言葉を愉しむ。①
言葉に取りつかれた日々を送っているといったら言い過ぎですが。もちろん深刻な話ではなく、言葉の持つ「遊び」の要素の発見を面白がっているに過ぎません。例えば掛詞の多い日本語の面白さは、古来より和歌や俳句といった文芸として伝えられてきました。まずはそんなお話から。
花の色は 移りにけりないたづらに わが身世にふるながめせしまに
この小野妹子の歌が傑作と言われる所以は、「経ると降る」「眺めと長雨」の掛詞が活かされているところにあります。上手い!そうきたか!でこの歌が好きになった人は私だけではないはずです。近代でも、
太平の 眠りを覚ます上喜撰 たった四杯で夜も眠れず
この狂歌では、銘茶の「上喜撰」を「蒸気船」に、「四杯」の「杯」は船を数える単位にかけ、ペリー艦隊の4艙の蒸気船を指しています。粋ですね。
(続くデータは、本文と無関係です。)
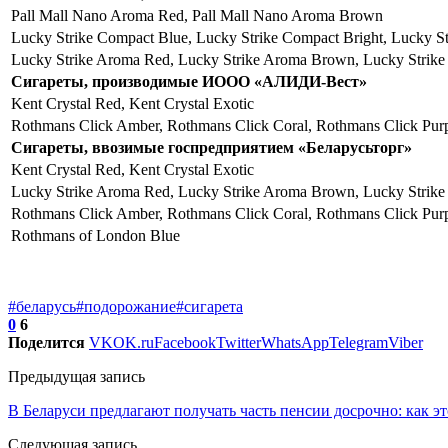
Pall Mall Nano Aroma Red, Pall Mall Nano Aroma Brown
Lucky Strike Compact Blue, Lucky Strike Compact Bright, Lucky Str
Lucky Strike Aroma Red, Lucky Strike Aroma Brown, Lucky Strike
Сигареты, производимые ИООО «АЛИДИ-Вест»
Kent Crystal Red, Kent Crystal Exotic
Rothmans Click Amber, Rothmans Click Coral, Rothmans Click Pur
Сигареты, ввозимые госпредприятием «Беларусьторг»
Kent Crystal Red, Kent Crystal Exotic
Lucky Strike Aroma Red, Lucky Strike Aroma Brown, Lucky Strik
Rothmans Click Amber, Rothmans Click Coral, Rothmans Click Purp
Rothmans of London Blue
#беларусь
#подорожание
#сигарета
0
6
Поделится
VK
OK.ru
Facebook
Twitter
WhatsApp
Telegram
Viber
Предыдущая запись
В Беларуси предлагают получать часть пенсии досрочно: как эт
Следующая запись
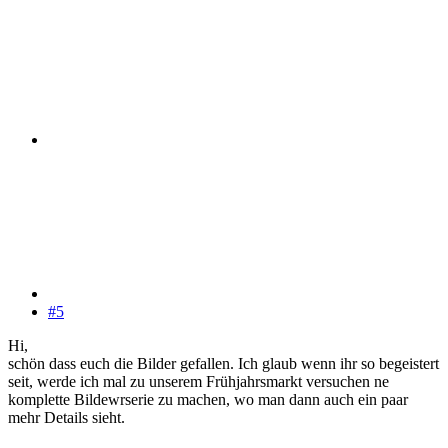
#5
Hi,
schön dass euch die Bilder gefallen. Ich glaub wenn ihr so begeistert
seit, werde ich mal zu unserem Frühjahrsmarkt versuchen ne
komplette Bildewrserie zu machen, wo man dann auch ein paar
mehr Details sieht.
言葉遊びは、現代でも広告コピー作品などの傑作を生んでいます。
私が敬愛するコピーライター一倉宏さんの作品に「愛に雪、恋を白。」がありまして。電車でこのJR SKISKI キャンペーンの車内吊りポスターに遭遇した時の衝撃は今でも忘れられません。ダジャレが単に居酒屋の「おやじギャグ」ではなく「作品」に昇華しているわけで、まるでギャグ好きのわが身が肯定されたような歓びを感じたものでありました。
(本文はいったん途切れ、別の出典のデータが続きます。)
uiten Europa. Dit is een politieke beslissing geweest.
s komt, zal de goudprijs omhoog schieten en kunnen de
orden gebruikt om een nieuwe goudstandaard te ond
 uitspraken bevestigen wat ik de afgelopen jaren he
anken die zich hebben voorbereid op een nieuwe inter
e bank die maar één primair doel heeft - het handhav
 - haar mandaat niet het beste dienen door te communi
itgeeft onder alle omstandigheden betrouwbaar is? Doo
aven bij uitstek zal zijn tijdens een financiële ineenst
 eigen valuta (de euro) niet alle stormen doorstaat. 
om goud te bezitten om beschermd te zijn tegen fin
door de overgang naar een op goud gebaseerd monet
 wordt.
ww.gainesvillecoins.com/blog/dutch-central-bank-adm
てなわけで。以下、掛詞的な単純ギャグを思い付きメモからいくつか。
・都会の温泉利用者は「ほんのスーパー銭湯」とか。
・ご声援とカンパに感謝します。「5000円、ありがとうございました。」
・町の名前間違えるなんて。「地名的だ。」
・あなた「そう言えば、総入れ歯」だったっけ。
・近所の神社には豚が祀られている。「ポークジンジャ」だわな。
・緒形拳が飼っていたのは「大型犬」か。
・中国インバウンドの相乗作用で大繁盛。まさに「シナジン効果!」
・あの髪の長い生意気野郎、「長髪的」じゃないの。
・4人でカフェに入ったら、水を5つ持ってきた。「誤認だ」っつーの!
・コピーライターって書く仕事なだけに「隠し事」が多いらしい。
・港区の海岸にいる筋肉マン、「浜マッチョ」。
・ニューヨーク市で「入浴死」。
・交差点にある「紅茶店」。
・軟便は「何遍も出る」。
・拐われた時に「皿割れた」。
・パクチー。日本人が食べても「コリアンだー」。
・お食事券を使った「汚職事件」。
・理不尽な「李夫人」。
・ヤクザと医師と「ヤクザイシ」。
・台湾の離れ小島で李登輝を書いた。「離島記」。
・宿泊に「四苦八苦」。
・橘氏と「立ち話」。
・絶対に遅刻しない「定刻主義者」。
などなど。
あ~、酒の席で思いついた「傑作」ギャグは数知れず。もちろん記憶の彼方にすべて消えてしまいましたが。歳と共に加速する「もの忘れ」との闘い。そうだ、こんど思いついたらスマホのmemo機能をちゃんと使って記録しよう!忘れてなければ、ね。
言葉と無縁の日はありません。今日も言葉と愉しく過ごすいい一日でありますように。次回は「回文」のことなど書いてみたいと思います。